Zapata Olivella acaba de ser reivindicado en su inmensa grandeza como novelista, médico, antropólogo, folclorista, ensayista e investigador, gracias a esta reedición de sus libros, cuyo impulsador fue el historiador Darío Henao, decano de la Facultad de Humanidades de la Universidad del Valle, con el aval del Ministerio de Cultura. En esta hazaña editorial de tres años participaron la Universidad de Cartagena (Alfonso Múnera), la Universidad de Córdoba (Mauricio Burgos Altamiranda), la Universidad del Valle (Luis Carlos Castillo Gómez), la Universidad Tecnológica de Pereira (César Valencia Solanilla), pero, además, el apoyo incondicional de Harlem, hija de Manuel Zapata Olivella; sus nietos Karib y Manuela, hijos de Edelma, fallecida, y Gustavo Gómez, su esposo.

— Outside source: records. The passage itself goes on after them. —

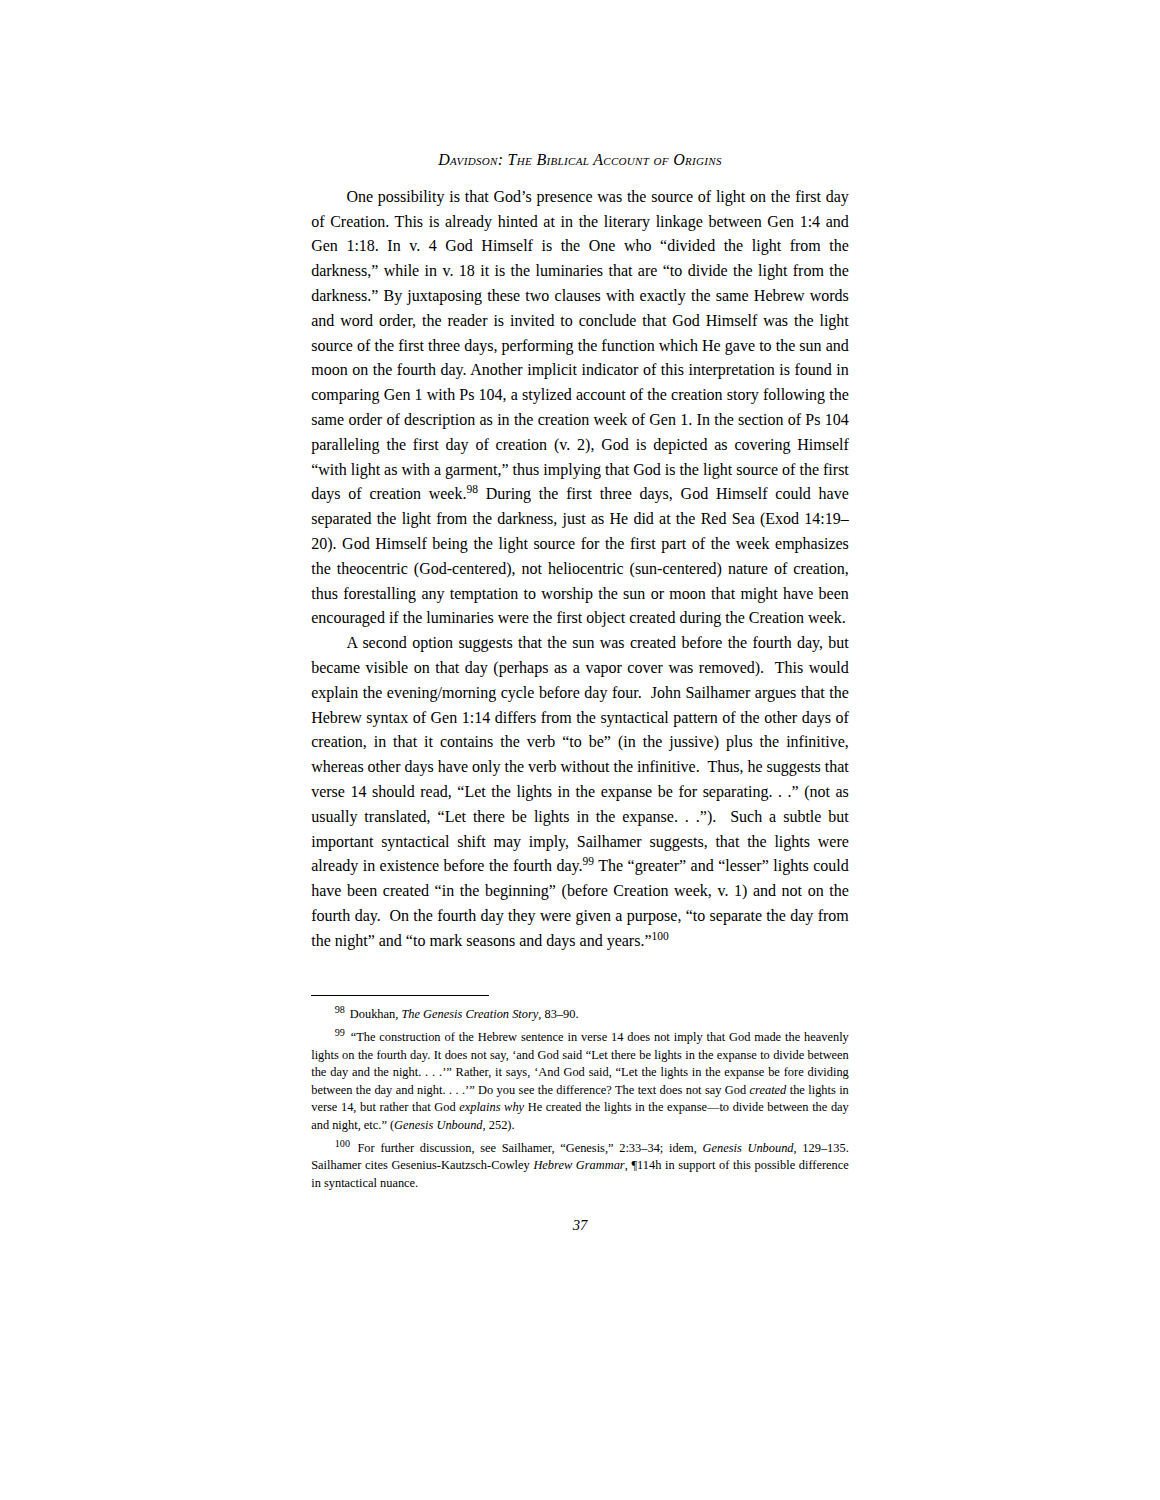Davidson: The Biblical Account of Origins
One possibility is that God’s presence was the source of light on the first day of Creation. This is already hinted at in the literary linkage between Gen 1:4 and Gen 1:18. In v. 4 God Himself is the One who “divided the light from the darkness,” while in v. 18 it is the luminaries that are “to divide the light from the darkness.” By juxtaposing these two clauses with exactly the same Hebrew words and word order, the reader is invited to conclude that God Himself was the light source of the first three days, performing the function which He gave to the sun and moon on the fourth day. Another implicit indicator of this interpretation is found in comparing Gen 1 with Ps 104, a stylized account of the creation story following the same order of description as in the creation week of Gen 1. In the section of Ps 104 paralleling the first day of creation (v. 2), God is depicted as covering Himself “with light as with a garment,” thus implying that God is the light source of the first days of creation week.98 During the first three days, God Himself could have separated the light from the darkness, just as He did at the Red Sea (Exod 14:19–20). God Himself being the light source for the first part of the week emphasizes the theocentric (God-centered), not heliocentric (sun-centered) nature of creation, thus forestalling any temptation to worship the sun or moon that might have been encouraged if the luminaries were the first object created during the Creation week.
A second option suggests that the sun was created before the fourth day, but became visible on that day (perhaps as a vapor cover was removed). This would explain the evening/morning cycle before day four. John Sailhamer argues that the Hebrew syntax of Gen 1:14 differs from the syntactical pattern of the other days of creation, in that it contains the verb “to be” (in the jussive) plus the infinitive, whereas other days have only the verb without the infinitive. Thus, he suggests that verse 14 should read, “Let the lights in the expanse be for separating. . .” (not as usually translated, “Let there be lights in the expanse. . .”). Such a subtle but important syntactical shift may imply, Sailhamer suggests, that the lights were already in existence before the fourth day.99 The “greater” and “lesser” lights could have been created “in the beginning” (before Creation week, v. 1) and not on the fourth day. On the fourth day they were given a purpose, “to separate the day from the night” and “to mark seasons and days and years.”100
98 Doukhan, The Genesis Creation Story, 83–90.
99 “The construction of the Hebrew sentence in verse 14 does not imply that God made the heavenly lights on the fourth day. It does not say, ‘and God said “Let there be lights in the expanse to divide between the day and the night. . . .’” Rather, it says, ‘And God said, “Let the lights in the expanse be fore dividing between the day and night. . . .’” Do you see the difference? The text does not say God created the lights in verse 14, but rather that God explains why He created the lights in the expanse—to divide between the day and night, etc.” (Genesis Unbound, 252).
100 For further discussion, see Sailhamer, “Genesis,” 2:33–34; idem, Genesis Unbound, 129–135. Sailhamer cites Gesenius-Kautzsch-Cowley Hebrew Grammar, ¶114h in support of this possible difference in syntactical nuance.
37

No hay duda de que Zapata Olivella, el más grande pensador colombiano del siglo XX, con toda la vastísima obra literaria y ensayística que nos dejó, hubiera merecido el Premio Nobel de Literatura. Es la oportunidad de leer toda su obra. Y sentir que estamos ante la magnitud de un gigante iluminado.
Manuel recoge las conchas del guineo. Se despide con una sonrisa de la muchacha que nos atendió. Su ancha sonrisa es más que una sonrisa. Es la gracia de su espíritu, la dignidad del guerrero, la nobleza del guardián de los ancestros. Él susurra esta frase que he dicho almorzando. Me dice: Es mi segundo bautizo: Guardián de los ancestros.